CDT Day 31 (6/18/23)
Miles 685.2 (Red line 802.2)- 712.4 (Green line 48.9) (27.2 miles)
Verbatim
I’m feeling a bit tired of writing right now, but I’ll stick at it to make the discipline.
I was up at 5:30 and moving by 6:00. I’m constantly walking past the red line. I’m learning to get better at reading the signs of the top map and correlating it to what my eyes are seeing on the horizon.
I saw some sick Bear prints today in the snow. They seemed really fresh.
I took off down the Rito Azul, which was an unmarked trail off the divide. I was bushwhacking my way down the left side of a river. There were some really sketch blow downs and some really sketch snow. The river, which I had to ford only once, was freezing and swift. I followed tracks in the snow until they led me to an Elk path. Then I followed the Elk path. Elk will walk over everything. Which was insane. They will walk nearly vertical slopes and will make tracks on either side of huge blowdowns.
I walked into Platoro, which is a small mountain town with like two restaurants. Two new owners, Nick and KJ, are running this place. They’re super nice. I bought a burger and called my dad. It’s father’s day. I think that’s all I have to write this moment. I’ll be hiking soon.
The milage listed today is an accurate rough estimate. I’m impressed with myself, I did 13.1 miles between 4pm and 8pm. It was a road walk, but uphill! It’s fast. The 4.6 was snow travel this morning. And about 4 of the 9.5 was bushwhack or slope traverse above river or snow while crossing downhill.
At the Gold Pan I met Piper. She was a beautiful early 50’s lady who chatted with me for a good while. We talked about her sons and chaplaincy and trail. She aptly described my experience of CPE and the surrounding experiences as a situation in which I must have been just “surviving”. I told her that was exactly it. Survive is my word to describe that time of life. I told her about how I was left and she said something to the extend of, “well, I guess she didn’t have what it takes to stick it out and everyone deserves that from their partner”. She went on to describe her own experience with her husband in grad school and she working and how hard that was. She made an incredible impact on my day. I am so thankful for Piper and her patient partner who didn’t drag her away from the conversation.

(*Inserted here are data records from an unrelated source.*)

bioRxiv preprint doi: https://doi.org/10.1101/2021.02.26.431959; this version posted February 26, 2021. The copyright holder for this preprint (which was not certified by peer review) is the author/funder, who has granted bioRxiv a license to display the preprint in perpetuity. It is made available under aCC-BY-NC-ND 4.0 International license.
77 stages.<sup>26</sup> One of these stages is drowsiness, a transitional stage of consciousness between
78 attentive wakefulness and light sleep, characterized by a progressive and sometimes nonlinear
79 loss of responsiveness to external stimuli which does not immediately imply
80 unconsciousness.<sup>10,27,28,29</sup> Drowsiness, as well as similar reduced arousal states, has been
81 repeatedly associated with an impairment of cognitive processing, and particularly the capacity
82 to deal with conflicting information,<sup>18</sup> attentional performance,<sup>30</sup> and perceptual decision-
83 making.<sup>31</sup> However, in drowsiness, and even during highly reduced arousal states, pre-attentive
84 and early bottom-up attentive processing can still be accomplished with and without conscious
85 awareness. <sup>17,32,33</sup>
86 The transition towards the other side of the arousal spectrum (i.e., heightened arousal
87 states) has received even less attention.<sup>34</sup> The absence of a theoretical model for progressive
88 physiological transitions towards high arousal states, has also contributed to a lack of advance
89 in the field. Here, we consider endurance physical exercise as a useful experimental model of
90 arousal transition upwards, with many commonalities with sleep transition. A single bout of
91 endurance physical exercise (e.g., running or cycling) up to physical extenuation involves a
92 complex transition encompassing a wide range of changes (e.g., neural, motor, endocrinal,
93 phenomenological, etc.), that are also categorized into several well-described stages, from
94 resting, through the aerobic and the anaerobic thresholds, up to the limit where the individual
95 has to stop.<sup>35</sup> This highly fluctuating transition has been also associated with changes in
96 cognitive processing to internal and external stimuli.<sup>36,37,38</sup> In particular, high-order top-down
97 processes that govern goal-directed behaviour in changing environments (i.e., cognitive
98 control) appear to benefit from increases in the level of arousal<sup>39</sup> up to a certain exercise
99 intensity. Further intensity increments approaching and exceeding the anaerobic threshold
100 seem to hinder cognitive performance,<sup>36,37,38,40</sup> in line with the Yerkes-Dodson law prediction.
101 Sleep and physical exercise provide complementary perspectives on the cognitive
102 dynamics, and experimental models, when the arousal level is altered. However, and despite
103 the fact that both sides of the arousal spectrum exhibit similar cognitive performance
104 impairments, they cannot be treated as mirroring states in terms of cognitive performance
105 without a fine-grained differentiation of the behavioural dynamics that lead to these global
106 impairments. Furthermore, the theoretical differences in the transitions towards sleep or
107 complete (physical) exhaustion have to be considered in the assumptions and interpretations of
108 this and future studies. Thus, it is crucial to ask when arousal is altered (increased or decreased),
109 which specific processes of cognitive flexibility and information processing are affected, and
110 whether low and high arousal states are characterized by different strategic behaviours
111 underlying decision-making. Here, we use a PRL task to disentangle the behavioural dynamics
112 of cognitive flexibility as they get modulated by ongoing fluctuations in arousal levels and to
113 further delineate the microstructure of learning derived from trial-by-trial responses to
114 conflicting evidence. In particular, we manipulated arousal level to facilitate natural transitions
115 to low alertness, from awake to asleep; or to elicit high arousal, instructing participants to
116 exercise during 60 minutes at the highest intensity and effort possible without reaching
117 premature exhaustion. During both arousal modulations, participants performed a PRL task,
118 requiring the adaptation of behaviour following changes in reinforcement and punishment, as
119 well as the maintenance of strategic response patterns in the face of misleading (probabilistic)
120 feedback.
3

The Gold Pan would make a great hiker haven, hostel sort of place. I think the owners have an eye for it. I hope it happens.
Post Note
Piper! You were an incredible part of my CDT hike. Our conversation was the first in which I truly felt seen. You may not have seen, described, or known what’d gone on in my life but somehow you saw me. I think I remember asking you towards the end of the conversation something like, “how’d you know what to say?”. Your response was something like, “I’m a mom”. In you was a vision of what the future could bring. Elegance, wisdom, and care. I could be like you. Maybe one day I could be ready to meet someone like you. When I talked to you it all seemed so simple. It felt like closure. It felt ok. I was redeemed. It’s not a coincidence that I crushed a 3.25 mph pace uphill for the remainder of the day. When the soul is well the body can move! Thank you so so much. I’m looking forwards to staying in Platoro with you and James while on the Tour Divide one day.
Sometimes walking a trail is more like climbing a jungle gym. A strong wind might blow through an area of trail over winter, toppling living and dead trees. Maybe an avalanche left a hundred yards of trail in a labyrinthine formation. However it happens, you get to figure out how to get past it. If the mess is old it might have been carved up by trail crews years ago, leaving a clean and clear path. If it happened last winter or spring there may not have been time for the trail crews to cut their way through the brush. In that case your path is largely dictated by your own balance and ingenuity and the thoroughness of branch-breaking of those thruhikers who’ve trail blazed before you. You can climb up and down each set of obstacles or zig-zag back and forth as you totter back and forth while walking the length of fallen trees. Whole mornings or afternoons can be sucked into the process of navigating just a few miles of intertwined messes of trees whose jagged broken and spiked branches could snag a shoe lace and send you careening into more broken and spiked branches. This is trip ending stuff. We all hate blow downs. How Elk are able to navigate layers upon layers of fallen trees, all while the trees lay on a mountain side, is beyond my imagination. Animals are magical. It’s teleportation for sure.